What to work on
Copy every record word for word. The images stay behind.

━━ Given data

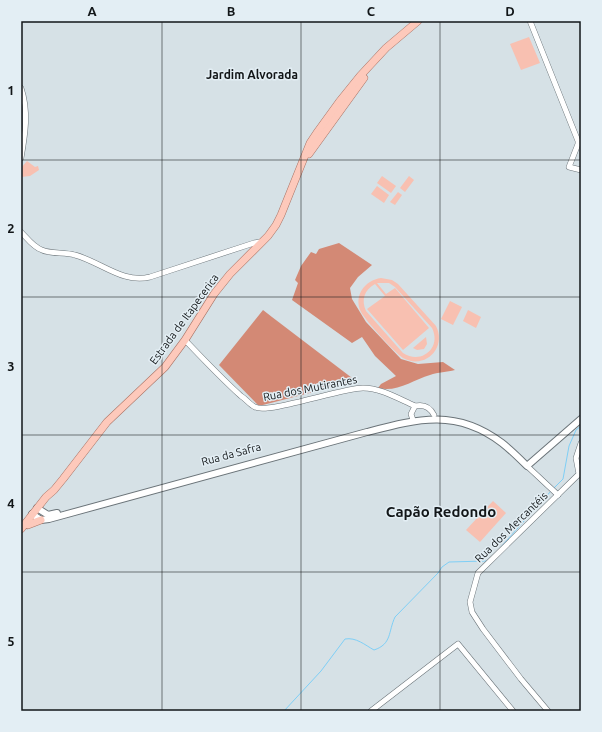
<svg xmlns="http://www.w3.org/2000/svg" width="602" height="732" viewBox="0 0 602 732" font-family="Ubuntu,sans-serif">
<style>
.green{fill:#f8c0b1;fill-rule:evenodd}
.forest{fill:#d38975}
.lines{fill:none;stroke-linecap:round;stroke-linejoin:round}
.stream{stroke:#7fcff6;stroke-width:1}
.tertiary-casing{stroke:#6b7479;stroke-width:6}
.secondary-casing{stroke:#6b7479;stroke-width:8}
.primary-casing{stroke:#a97365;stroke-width:8}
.tertiary{stroke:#fff;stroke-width:5}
.secondary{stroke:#fff;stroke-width:6}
.primary{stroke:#fdc9bb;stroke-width:7}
.grid{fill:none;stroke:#121618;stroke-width:1;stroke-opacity:0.55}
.labels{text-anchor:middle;stroke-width:3;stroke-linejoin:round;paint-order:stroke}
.street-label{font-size:11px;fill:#121618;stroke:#e3eef4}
.neighbourhood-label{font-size:12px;font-weight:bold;fill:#121618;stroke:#e3eef4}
.district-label{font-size:15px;font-weight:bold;fill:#121618;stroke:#e3eef4}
.neatline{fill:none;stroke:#121618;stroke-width:1.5}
.grid-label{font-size:13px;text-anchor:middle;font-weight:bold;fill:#121618}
</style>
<rect width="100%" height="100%" fill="#d6e1e6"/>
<!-- green -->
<g class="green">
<path d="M529,37L540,63L521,70L510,44Z"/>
<path d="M27,161L35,167L38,166L39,170L30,176L21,177V168Z"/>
<path d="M382,176L396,186L391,193L377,183Z"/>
<path d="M409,176L414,180L405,192L400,188Z"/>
<path d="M377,186L389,195L384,203L371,194Z"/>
<path d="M398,192L402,195L395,205L390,202Z"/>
<path d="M381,278L392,280L398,284L436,326C447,348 425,370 403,358C394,352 366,321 361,312C353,296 365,280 381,278ZM379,283H389L395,287L432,328C442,348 421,365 403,353L366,311C361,300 364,290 375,284L385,296L367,309L403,350L429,328L395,288L386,294L377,283Z"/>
<path d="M450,301L462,307L453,325L441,319Z"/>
<path d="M468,310L481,317L476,328L463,321Z"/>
<path d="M426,337L427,344L424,349L417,350L413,348Z"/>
<path d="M493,501L506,513L480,542L466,530Z"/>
</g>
<!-- forest -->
<g class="forest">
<path d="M339,243L372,265L358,277L350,288L352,299L366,322L401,359L418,364L443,362L455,370C447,372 438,372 430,375C413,380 396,393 378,388L381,384L396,376L375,356L362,337L352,343L292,300L298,283L295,280L301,266L311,252L316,254L319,249Z"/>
<path d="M263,310L272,317L356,381L259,406L219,365Z"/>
</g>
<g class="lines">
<!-- stream -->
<g class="stream">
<path d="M553,489L563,479L569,446L576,430L581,426"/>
<path d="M500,548L551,491"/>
<path d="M284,711L321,671L345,639C356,637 365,645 374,650C392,644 388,632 395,617L438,573L442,567L449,562L486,561"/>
</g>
<defs>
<g id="tertiary">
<path d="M530,21L578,141V144L569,167L581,170"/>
<path d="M21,88C29,111 25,135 21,158"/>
<path d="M21,232C27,238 33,247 42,250C50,254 65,252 75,255C101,262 123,284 150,277L254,243L259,242L261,243"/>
<path d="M185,340C203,359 221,378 241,396C246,399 250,405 255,407C268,414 342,388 363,388C381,388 399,399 415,406C424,404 430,407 434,415"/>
<path d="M413,420L411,414L415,406"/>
<path d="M527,466L558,495"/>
<path d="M371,711L458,644L513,711"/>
<path d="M548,711L521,679L483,629L472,612L470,602L478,573L579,474L576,458L581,443"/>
</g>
<g id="secondary">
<path d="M37,508L48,515L57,513"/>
<path d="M32,514L41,520L49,519L367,432C417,419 456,408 502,443C511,450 519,458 527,466L581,419"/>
</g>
<g id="primary">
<path d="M309,154L364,78"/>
<path d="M28,525L41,520"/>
<path d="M21,529L46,497L54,490L63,479L107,422L165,367L185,340L214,294L230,274L268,236L276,225L281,215L310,143L318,131L339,102L360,76L386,48L418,21"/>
</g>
</defs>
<!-- tertiary casing -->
<use href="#tertiary" class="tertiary-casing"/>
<!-- secondary casing -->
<use href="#secondary" class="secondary-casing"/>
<!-- primary casing -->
<use href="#primary" class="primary-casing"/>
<!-- tertiary -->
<use href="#tertiary" class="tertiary"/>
<!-- secondary -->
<use href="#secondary" class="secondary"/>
<!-- primary -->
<use href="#primary" class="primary"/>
</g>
<!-- grid -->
<path class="grid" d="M162,21V711M301,21V711M440,21V711M21,160H581M21,297H581M21,435H581M21,572H581"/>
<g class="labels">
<!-- street labels -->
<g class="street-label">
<text transform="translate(184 319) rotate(-54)" y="4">Estrada de Itapecerica</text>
<text transform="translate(310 388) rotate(-11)" y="4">Rua dos Mutirantes</text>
<text transform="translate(231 454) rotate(-15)" y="4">Rua da Safra</text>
<text transform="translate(511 527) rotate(-44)" y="4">Rua dos Mercantéis</text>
</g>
<!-- neighbourhood labels -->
<g class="neighbourhood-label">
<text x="252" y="79">Jardim Alvorada</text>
</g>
<!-- district labels -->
<g class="district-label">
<text x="441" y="517">Capão Redondo</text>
</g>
</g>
<!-- border -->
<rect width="602" height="732" fill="none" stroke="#e3eef4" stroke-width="44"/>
<rect x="22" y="22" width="558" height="688" class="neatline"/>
<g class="grid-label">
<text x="92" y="16">A</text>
<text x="231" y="16">B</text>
<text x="371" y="16">C</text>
<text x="510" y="16">D</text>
<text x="11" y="95">1</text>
<text x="11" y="233">2</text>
<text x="11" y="371">3</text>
<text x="11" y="508">4</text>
<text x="11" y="646">5</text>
</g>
</svg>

━━━━

Result for this exercise
<svg xmlns="http://www.w3.org/2000/svg" width="602" height="732" viewBox="0 0 602 732" font-family="Ubuntu,sans-serif">
<style>
.green{fill:#f8c0b1;fill-rule:evenodd}
.forest{fill:#d38975}
.lines{fill:none;stroke-linecap:round;stroke-linejoin:round}
.stream{stroke:#7fcff6;stroke-width:1}
.tertiary-casing{stroke:#6b7479;stroke-width:6}
.secondary-casing{stroke:#6b7479;stroke-width:8}
.primary-casing{stroke:#a97365;stroke-width:8}
.tertiary{stroke:#fff;stroke-width:5}
.secondary{stroke:#fff;stroke-width:6}
.primary{stroke:#fdc9bb;stroke-width:7}
.grid{fill:none;stroke:#121618;stroke-width:1;stroke-opacity:0.55}
.labels{text-anchor:middle;stroke-width:3;stroke-linejoin:round;paint-order:stroke}
.street-label{font-size:11px;fill:#121618;stroke:#e3eef4}
.neighbourhood-label{font-size:12px;font-weight:bold;fill:#121618;stroke:#e3eef4}
.district-label{font-size:15px;font-weight:bold;fill:#121618;stroke:#e3eef4}
.neatline{fill:none;stroke:#121618;stroke-width:1.5}
.grid-label{font-size:13px;text-anchor:middle;font-weight:bold;fill:#121618}
</style>
<rect width="100%" height="100%" fill="#d6e1e6"/>
<!-- green -->
<g class="green">
<path d="M529,37L540,63L521,70L510,44Z"/>
<path d="M27,161L35,167L38,166L39,170L30,176L21,177V168Z"/>
<path d="M382,176L396,186L391,193L377,183Z"/>
<path d="M409,176L414,180L405,192L400,188Z"/>
<path d="M377,186L389,195L384,203L371,194Z"/>
<path d="M398,192L402,195L395,205L390,202Z"/>
<path d="M381,278L392,280L398,284L436,326C447,348 425,370 403,358C394,352 366,321 361,312C353,296 365,280 381,278ZM379,283H389L395,287L432,328C442,348 421,365 403,353L366,311C361,300 364,290 375,284L385,296L367,309L403,350L429,328L395,288L386,294L377,283Z"/>
<path d="M450,301L462,307L453,325L441,319Z"/>
<path d="M468,310L481,317L476,328L463,321Z"/>
<path d="M426,337L427,344L424,349L417,350L413,348Z"/>
<path d="M493,501L506,513L480,542L466,530Z"/>
</g>
<!-- forest -->
<g class="forest">
<path d="M339,243L372,265L358,277L350,288L352,299L366,322L401,359L418,364L443,362L455,370C447,372 438,372 430,375C413,380 396,393 378,388L381,384L396,376L375,356L362,337L352,343L292,300L298,283L295,280L301,266L311,252L316,254L319,249Z"/>
<path d="M263,310L272,317L356,381L259,406L219,365Z"/>
</g>
<g class="lines">
<!-- stream -->
<g class="stream">
<path d="M553,489L563,479L569,446L576,430L581,426"/>
<path d="M500,548L551,491"/>
<path d="M284,711L321,671L345,639C356,637 365,645 374,650C392,644 388,632 395,617L438,573L442,567L449,562L486,561"/>
</g>
<defs>
<g id="tertiary">
<path d="M530,21L578,141V144L569,167L581,170"/>
<path d="M21,88C29,111 25,135 21,158"/>
<path d="M21,232C27,238 33,247 42,250C50,254 65,252 75,255C101,262 123,284 150,277L254,243L259,242L261,243"/>
<path d="M185,340C203,359 221,378 241,396C246,399 250,405 255,407C268,414 342,388 363,388C381,388 399,399 415,406C424,404 430,407 434,415"/>
<path d="M413,420L411,414L415,406"/>
<path d="M527,466L558,495"/>
<path d="M371,711L458,644L513,711"/>
<path d="M548,711L521,679L483,629L472,612L470,602L478,573L579,474L576,458L581,443"/>
</g>
<g id="secondary">
<path d="M37,508L48,515L57,513"/>
<path d="M32,514L41,520L49,519L367,432C417,419 456,408 502,443C511,450 519,458 527,466L581,419"/>
</g>
<g id="primary">
<path d="M309,154L364,78"/>
<path d="M28,525L41,520"/>
<path d="M21,529L46,497L54,490L63,479L107,422L165,367L185,340L214,294L230,274L268,236L276,225L281,215L310,143L318,131L339,102L360,76L386,48L418,21"/>
</g>
</defs>
<!-- tertiary casing -->
<use href="#tertiary" class="tertiary-casing"/>
<!-- secondary casing -->
<use href="#secondary" class="secondary-casing"/>
<!-- primary casing -->
<use href="#primary" class="primary-casing"/>
<!-- tertiary -->
<use href="#tertiary" class="tertiary"/>
<!-- secondary -->
<use href="#secondary" class="secondary"/>
<!-- primary -->
<use href="#primary" class="primary"/>
</g>
<!-- grid -->
<path class="grid" d="M162,21V711M301,21V711M440,21V711M21,160H581M21,297H581M21,435H581M21,572H581"/>
<g class="labels">
<!-- street labels -->
<g class="street-label">
<text transform="translate(184 319) rotate(-54)" y="4">Estrada de Itapecerica</text>
<text transform="translate(310 388) rotate(-11)" y="4">Rua dos Mutirantes</text>
<text transform="translate(231 454) rotate(-15)" y="4">Rua da Safra</text>
<text transform="translate(511 527) rotate(-44)" y="4">Rua dos Mercantéis</text>
</g>
<!-- neighbourhood labels -->
<g class="neighbourhood-label">
<text x="252" y="79">Jardim Alvorada</text>
</g>
<!-- district labels -->
<g class="district-label">
<text x="441" y="517">Capão Redondo</text>
</g>
</g>
<!-- border -->
<rect width="602" height="732" fill="none" stroke="#e3eef4" stroke-width="44"/>
<rect x="22" y="22" width="558" height="688" class="neatline"/>
<g class="grid-label">
<text x="92" y="16">A</text>
<text x="231" y="16">B</text>
<text x="371" y="16">C</text>
<text x="510" y="16">D</text>
<text x="11" y="95">1</text>
<text x="11" y="233">2</text>
<text x="11" y="371">3</text>
<text x="11" y="508">4</text>
<text x="11" y="646">5</text>
</g>
</svg>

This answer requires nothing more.